We were the farthest we’ve ever been from each other for the
longest amount of time.
Weekends sustained us.
So did nighttime phone calls.
Arkansas was good to us.
I loved it more than I expected.
I was happy for Thomas.
School started again, and the stress returned for me.
Dallas beckoned, and Thomas accepted.
I wasn’t happy, but I knew it’d be okay.
We trusted each other, but we trusted God more.
He moved, again.
I reluctantly bid Arkansas adieu.
We found a new normal, yet again.
This time, it meant more time apart than ever before.
Nightly calls continued.
School continued, punctuated by events reminding me of all
that awaited us.
We were showered by love (and gifts) so many times.

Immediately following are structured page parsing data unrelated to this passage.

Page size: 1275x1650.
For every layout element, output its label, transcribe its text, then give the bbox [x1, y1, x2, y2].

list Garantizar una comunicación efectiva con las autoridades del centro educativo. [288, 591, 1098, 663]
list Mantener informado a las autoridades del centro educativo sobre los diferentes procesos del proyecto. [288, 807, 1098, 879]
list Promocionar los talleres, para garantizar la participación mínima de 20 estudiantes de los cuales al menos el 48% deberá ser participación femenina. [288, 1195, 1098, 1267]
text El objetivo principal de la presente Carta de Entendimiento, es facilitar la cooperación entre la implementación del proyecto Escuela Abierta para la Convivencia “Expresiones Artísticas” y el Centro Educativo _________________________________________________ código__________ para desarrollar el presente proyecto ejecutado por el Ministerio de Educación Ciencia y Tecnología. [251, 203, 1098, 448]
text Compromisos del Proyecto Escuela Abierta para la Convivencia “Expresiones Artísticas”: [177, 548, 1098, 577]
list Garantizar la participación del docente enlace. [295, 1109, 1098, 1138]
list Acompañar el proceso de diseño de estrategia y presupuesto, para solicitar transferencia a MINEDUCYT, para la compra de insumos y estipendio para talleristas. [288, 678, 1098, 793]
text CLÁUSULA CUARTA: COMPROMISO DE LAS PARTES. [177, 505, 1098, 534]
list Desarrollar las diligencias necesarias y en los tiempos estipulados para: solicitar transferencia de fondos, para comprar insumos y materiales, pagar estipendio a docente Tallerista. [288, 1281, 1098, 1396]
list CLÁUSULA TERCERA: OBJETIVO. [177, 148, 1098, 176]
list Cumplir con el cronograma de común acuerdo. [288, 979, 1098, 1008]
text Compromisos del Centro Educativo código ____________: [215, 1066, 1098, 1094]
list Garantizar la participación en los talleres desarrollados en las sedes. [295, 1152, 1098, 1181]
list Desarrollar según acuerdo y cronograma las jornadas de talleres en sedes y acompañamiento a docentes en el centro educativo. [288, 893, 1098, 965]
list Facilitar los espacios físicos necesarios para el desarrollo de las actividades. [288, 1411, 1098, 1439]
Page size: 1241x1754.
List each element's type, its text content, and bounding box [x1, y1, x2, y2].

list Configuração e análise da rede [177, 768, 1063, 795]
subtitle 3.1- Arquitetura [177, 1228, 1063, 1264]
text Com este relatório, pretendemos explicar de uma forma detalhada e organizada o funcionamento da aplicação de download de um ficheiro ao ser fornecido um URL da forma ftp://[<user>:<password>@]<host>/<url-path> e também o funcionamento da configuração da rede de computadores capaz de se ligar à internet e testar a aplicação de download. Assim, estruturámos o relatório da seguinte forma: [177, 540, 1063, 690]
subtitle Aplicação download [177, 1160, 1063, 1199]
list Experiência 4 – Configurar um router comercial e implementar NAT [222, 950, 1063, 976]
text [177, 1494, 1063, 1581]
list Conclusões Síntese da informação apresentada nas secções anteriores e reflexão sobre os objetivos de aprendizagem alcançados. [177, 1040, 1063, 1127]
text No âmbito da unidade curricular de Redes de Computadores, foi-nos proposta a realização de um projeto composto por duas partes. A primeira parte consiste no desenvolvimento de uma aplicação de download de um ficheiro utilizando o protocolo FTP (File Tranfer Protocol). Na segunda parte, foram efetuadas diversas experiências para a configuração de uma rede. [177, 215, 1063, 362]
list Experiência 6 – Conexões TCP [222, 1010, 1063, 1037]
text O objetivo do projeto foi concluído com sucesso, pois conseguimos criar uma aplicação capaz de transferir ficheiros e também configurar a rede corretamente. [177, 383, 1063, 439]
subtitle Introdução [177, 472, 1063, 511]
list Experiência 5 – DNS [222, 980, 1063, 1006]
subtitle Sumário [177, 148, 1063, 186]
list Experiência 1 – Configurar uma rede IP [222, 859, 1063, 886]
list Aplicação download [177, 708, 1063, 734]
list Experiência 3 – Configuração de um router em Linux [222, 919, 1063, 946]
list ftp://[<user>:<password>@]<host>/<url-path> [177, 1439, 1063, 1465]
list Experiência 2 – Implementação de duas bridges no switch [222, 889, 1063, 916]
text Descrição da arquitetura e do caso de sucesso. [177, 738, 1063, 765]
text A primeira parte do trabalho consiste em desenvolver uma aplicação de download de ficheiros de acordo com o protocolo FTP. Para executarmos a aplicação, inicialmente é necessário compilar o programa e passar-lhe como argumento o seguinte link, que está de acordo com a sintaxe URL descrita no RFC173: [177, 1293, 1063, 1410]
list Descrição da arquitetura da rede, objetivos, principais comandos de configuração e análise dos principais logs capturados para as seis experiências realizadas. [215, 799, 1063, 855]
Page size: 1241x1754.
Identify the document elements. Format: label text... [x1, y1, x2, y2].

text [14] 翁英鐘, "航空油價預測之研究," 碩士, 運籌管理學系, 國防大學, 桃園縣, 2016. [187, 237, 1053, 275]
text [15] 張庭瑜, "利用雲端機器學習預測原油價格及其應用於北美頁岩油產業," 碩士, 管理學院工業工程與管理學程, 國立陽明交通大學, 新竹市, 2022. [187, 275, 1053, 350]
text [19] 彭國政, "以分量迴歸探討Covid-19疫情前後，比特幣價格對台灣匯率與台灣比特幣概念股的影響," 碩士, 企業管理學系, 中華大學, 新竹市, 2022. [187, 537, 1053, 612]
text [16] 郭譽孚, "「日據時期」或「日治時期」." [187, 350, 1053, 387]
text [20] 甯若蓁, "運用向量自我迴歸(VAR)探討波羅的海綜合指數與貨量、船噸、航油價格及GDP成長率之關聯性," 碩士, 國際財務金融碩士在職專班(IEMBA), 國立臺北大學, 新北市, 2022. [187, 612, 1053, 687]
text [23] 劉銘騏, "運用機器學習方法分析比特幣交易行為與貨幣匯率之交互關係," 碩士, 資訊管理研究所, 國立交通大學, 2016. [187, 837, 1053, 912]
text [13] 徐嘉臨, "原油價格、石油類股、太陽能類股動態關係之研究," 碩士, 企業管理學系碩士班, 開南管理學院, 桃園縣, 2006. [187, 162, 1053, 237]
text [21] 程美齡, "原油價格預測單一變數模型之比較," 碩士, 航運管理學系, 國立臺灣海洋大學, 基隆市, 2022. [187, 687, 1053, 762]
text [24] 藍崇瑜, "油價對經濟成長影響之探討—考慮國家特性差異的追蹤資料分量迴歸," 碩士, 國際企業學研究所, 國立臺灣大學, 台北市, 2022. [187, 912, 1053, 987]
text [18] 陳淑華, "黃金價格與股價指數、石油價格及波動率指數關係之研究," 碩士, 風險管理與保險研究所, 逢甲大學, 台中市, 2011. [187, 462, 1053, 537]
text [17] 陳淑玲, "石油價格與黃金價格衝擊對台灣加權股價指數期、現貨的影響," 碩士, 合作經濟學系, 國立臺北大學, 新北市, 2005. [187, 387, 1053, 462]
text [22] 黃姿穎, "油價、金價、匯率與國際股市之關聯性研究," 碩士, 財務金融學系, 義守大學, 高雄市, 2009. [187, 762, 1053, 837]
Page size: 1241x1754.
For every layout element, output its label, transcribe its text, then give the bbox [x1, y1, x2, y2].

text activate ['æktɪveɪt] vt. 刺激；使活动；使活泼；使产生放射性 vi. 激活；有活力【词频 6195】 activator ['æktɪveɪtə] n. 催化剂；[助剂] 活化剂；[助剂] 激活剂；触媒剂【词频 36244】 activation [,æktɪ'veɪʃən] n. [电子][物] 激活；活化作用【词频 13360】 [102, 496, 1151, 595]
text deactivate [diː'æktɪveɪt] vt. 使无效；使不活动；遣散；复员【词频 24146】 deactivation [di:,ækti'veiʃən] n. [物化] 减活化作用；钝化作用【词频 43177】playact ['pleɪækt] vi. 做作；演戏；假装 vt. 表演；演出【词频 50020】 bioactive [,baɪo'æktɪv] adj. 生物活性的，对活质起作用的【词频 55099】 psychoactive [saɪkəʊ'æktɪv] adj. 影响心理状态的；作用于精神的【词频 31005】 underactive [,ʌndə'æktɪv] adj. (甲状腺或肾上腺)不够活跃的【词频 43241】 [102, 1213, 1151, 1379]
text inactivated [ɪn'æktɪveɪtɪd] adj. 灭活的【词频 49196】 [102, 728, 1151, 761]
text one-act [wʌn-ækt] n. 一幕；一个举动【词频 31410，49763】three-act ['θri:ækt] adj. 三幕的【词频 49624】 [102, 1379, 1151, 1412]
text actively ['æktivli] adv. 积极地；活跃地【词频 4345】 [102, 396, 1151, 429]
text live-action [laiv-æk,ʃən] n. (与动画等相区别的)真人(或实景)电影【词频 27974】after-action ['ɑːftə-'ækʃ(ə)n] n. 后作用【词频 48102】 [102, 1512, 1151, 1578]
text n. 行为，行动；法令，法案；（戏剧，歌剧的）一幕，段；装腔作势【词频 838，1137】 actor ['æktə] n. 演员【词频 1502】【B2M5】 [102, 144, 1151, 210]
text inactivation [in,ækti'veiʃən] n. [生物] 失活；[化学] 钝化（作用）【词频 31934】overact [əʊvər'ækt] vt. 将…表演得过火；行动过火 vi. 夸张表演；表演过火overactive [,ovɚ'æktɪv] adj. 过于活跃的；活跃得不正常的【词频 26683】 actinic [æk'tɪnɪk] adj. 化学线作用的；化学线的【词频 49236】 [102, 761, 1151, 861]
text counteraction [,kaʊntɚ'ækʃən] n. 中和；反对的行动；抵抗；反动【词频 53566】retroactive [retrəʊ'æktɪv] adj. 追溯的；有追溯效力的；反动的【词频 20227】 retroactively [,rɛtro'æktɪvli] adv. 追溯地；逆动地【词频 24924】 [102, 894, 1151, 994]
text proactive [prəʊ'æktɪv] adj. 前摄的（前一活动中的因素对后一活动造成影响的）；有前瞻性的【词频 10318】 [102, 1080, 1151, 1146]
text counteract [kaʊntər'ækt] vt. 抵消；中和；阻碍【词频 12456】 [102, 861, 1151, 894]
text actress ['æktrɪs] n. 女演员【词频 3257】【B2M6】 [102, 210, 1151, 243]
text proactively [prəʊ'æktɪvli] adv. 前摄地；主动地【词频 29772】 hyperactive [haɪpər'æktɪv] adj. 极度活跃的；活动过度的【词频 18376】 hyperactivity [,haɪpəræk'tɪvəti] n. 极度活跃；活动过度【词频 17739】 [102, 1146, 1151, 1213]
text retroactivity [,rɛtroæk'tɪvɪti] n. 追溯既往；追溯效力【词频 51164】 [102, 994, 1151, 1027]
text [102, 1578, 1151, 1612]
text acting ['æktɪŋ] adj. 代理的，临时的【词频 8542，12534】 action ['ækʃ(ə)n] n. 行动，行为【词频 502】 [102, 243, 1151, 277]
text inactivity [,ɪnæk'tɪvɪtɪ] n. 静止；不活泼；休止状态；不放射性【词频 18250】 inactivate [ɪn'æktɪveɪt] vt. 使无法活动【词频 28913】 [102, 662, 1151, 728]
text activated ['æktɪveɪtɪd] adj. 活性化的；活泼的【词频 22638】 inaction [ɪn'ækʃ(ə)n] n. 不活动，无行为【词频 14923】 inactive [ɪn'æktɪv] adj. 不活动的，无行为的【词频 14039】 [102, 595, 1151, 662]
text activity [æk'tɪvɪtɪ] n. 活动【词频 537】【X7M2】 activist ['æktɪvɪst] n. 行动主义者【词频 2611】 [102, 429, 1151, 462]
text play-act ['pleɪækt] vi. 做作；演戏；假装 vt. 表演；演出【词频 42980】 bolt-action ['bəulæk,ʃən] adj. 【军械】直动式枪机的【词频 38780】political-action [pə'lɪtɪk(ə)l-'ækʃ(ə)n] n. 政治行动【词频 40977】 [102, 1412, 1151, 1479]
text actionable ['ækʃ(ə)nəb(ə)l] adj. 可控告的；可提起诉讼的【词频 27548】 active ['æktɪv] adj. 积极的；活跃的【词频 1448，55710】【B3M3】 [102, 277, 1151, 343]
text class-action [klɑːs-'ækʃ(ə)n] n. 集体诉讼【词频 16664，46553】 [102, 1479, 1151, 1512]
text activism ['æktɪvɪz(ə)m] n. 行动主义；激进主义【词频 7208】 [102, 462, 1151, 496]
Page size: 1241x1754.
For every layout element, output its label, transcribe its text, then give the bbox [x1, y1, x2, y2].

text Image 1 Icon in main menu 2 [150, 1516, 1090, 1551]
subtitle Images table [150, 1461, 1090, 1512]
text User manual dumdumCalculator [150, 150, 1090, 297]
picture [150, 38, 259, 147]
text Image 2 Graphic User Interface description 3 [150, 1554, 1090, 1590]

We found our first home (an apartment).
Now school is done.
I found a job, though not what I expected. (God provides,
right?)
Thomas is in the apartment.
Everything is getting closer.
The white dress, the flowers, everything.
It’s all for us.
It’s our time.
The two will become one.
The distance will end.
Nightly phone calls will end.
Living separate lives will end.
Beautifully written, Amanda. This is a great story....and it is just beginning. Blessings on your both, always and forever. There will be more wonderful patches and more rough patches: trust God, trust each other, be gentle, be honest, be patient. Know that misunderstandings and assumptions cause much heartache. This: Put Thomas and your relationship before everything, before your family, before your friends, before your hopes and dreams. You and he are the bottom line: if you aren't strong together, everything will fall apart. Talk to each other...and listen to each other. Love you, dear heart.